In the world of cryptocurrencies and digital assets, which by default are intangible, trust, risk management and reasonable assurance are key. One firm, Gemini, started by bitcoin billionaires the Winklevoss twins Tyler and Cameron in 2014, has taken the hard road to improve the standards of care, custody and control when it comes to digital assets. This road led them to New York, where Gemini is regulated as a trust, subject to the fiduciary, capital reserve and cybersecurity standards of one of the toughest financial regulators, the New York Department of Financial Services. Their bet may yet pay off with the new announcement that Gemini has secured the SOC for Service Organizations Type 1 examination typically reserved for the most stringently run financial services or technology firms.
This move is part of committed journey by Gemini to not only make risk management and market assurance a competitive advantage for their firm. They are also aiming to send a signal to other market participants that digital assets are reaching a point of operational and managerial maturity enabling institutional capital to pour in. In many ways, the announcement that Gemini has undergone third party validation by Deloitte, is only the culmination of their investments in risk management, not the beginning of the journey.
Gemini’s head of risk, Yusuf Hussain, asserted as much in an interview, where he indicated, “Given some of the past and current challenges the crypto industry has faced it is important that we move from saying we are secure to demonstrating security maturity. A SOC 2 review from an independent, third-party like Deloitte validates that Gemini is holding itself to high security, availability and confidentiality standards. This is important to continue to build consumer trust and confidence around securing and storing digital assets and may help institutional customers who might be on the fence, feel more comfortable to become more fully involved with crypto.”
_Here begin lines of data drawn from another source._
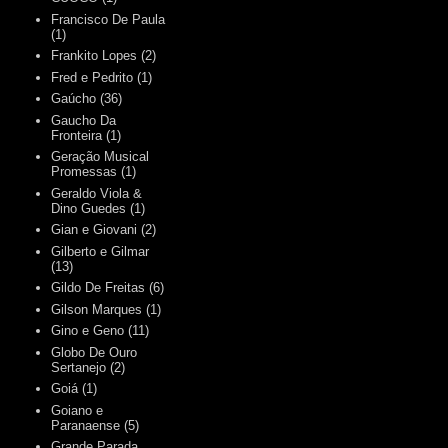
Francisco De Paula
(1)
Frankito Lopes
(2)
Fred e Pedrito
(1)
Gaúcho
(36)
Gaucho Da
Fronteira
(1)
Geração Musical
Promessas
(1)
Geraldo Viola &
Dino Guedes
(1)
Gian e Giovani
(2)
Gilberto e Gilmar
(13)
Gildo De Freitas
(6)
Gilson Marques
(1)
Gino e Geno
(11)
Globo De Ouro
Sertanejo
(2)
Goiá
(1)
Goiano e
Paranaense
(5)
Grande Parada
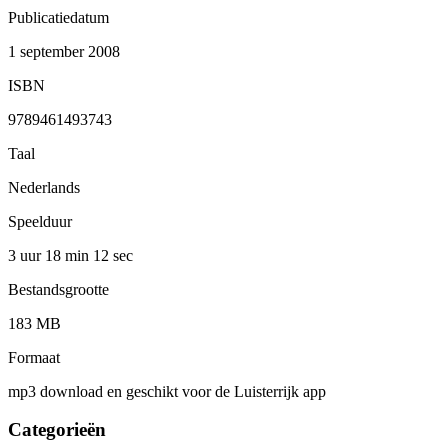
Publicatiedatum
1 september 2008
ISBN
9789461493743
Taal
Nederlands
Speelduur
3 uur 18 min
12 sec
Bestandsgrootte
183 MB
Formaat
mp3 download en geschikt voor de Luisterrijk app
Categorieën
For digital asset custodians, the question of care, custody and control is the veritable lifeblood of competitive differentiation. By this measure, securing the validation by a big 5 advisory firm, along with being registered as a trust by New York’s Department of Financial Services, one of the most stringent in the world, begins to set a new bar for strictly digital or crypto asset managers. With these moves, firms like Gemini are aiming to break free of a crowded and often shoddily run peer group, establishing a new operating norm where retail and institutional investors can begin to expect the type of known unknowns or acceptable risks typical of investment banking in the analog economy, rather than the eye watering volatility and unique risks inherent in digital assets.
A key measure of this assurance, which Gemini hopes third party validation will help strengthen, is the ability to offer investors an FDIC-like floor, in the form of insurance and other assurances on digital assets in their custody. While the specific scope of crypto coverage remains in its infancy, going through the operational and technical reviews required of a SOC type 1 or type 2 examination, will help improve underwriting appetite. This will raise yet another bar of operational and risk management advantages over firms that deprioritize these investments – many of which continue to operate in the shadows, in loosely regulated environments and with immature management, governance and cybersecurity standards. One unintended consequence of the wave of decentralized value creation is that the job of “hardening” a target has invariably shifted from institutions to people, with some insidious outcomes, such as crypto coercion, kidnapping and a rapidly evolving cyber crime dragnet, where cryptocurrencies are the thrift of choice. The Winklevoss twins and their firm Gemini aim to reverse this trend and shift digital asset trust to institutions.
Unfortunately, investors and early crypto adopters have learned the hard way that any new wave of economic growth or technological innovation is rife with peril. While no operational or cyber threat can visit the type of market losses a greed-fueled crypto winter has wrought, with the eradication of billions in market value in a matter of months. Nonetheless, billions in preventable losses have occurred in crypto’s maiden decade, many of which are attributable to otherwise preventable risks, if only a modicum of cyber maturity and regulatory deference had entered the market sooner. Against this measure, Gemini and a new breed of operationally sound custodians stand to reap the benefits of being fast if prudent followers of the crypto craze. Now if only the regulatory and tax environment would catch up, the world’s newest asset class, along with the potential market growth and investor returns it can enable once it is fully normalized can be harnessed.
“Gemini is the world’s first cryptocurrency exchange and custodian to demonstrate this level of security compliance. The SOC 2 Type 1 Report issued by Deloitte & Touche, LLP further demonstrates our commitment to safeguarding our customer’s cryptocurrency and data,” said Yusuf Hussain, Gemini’s Head of Risk. “Achieving this level of compliance across both our exchange and custody platform raises the bar for security and compliance standards of the crypto industry and is what retail and institutional consumers should require of any cryptocurrency exchange and custodian they do business with.” Not stopping there, Gemini aims to complete the second level of SOC 2 type 2 review later in the year, signaling that in the maturing digital asset market, risk management and reasonable assurance are becoming as much a pillar as in traditional banking.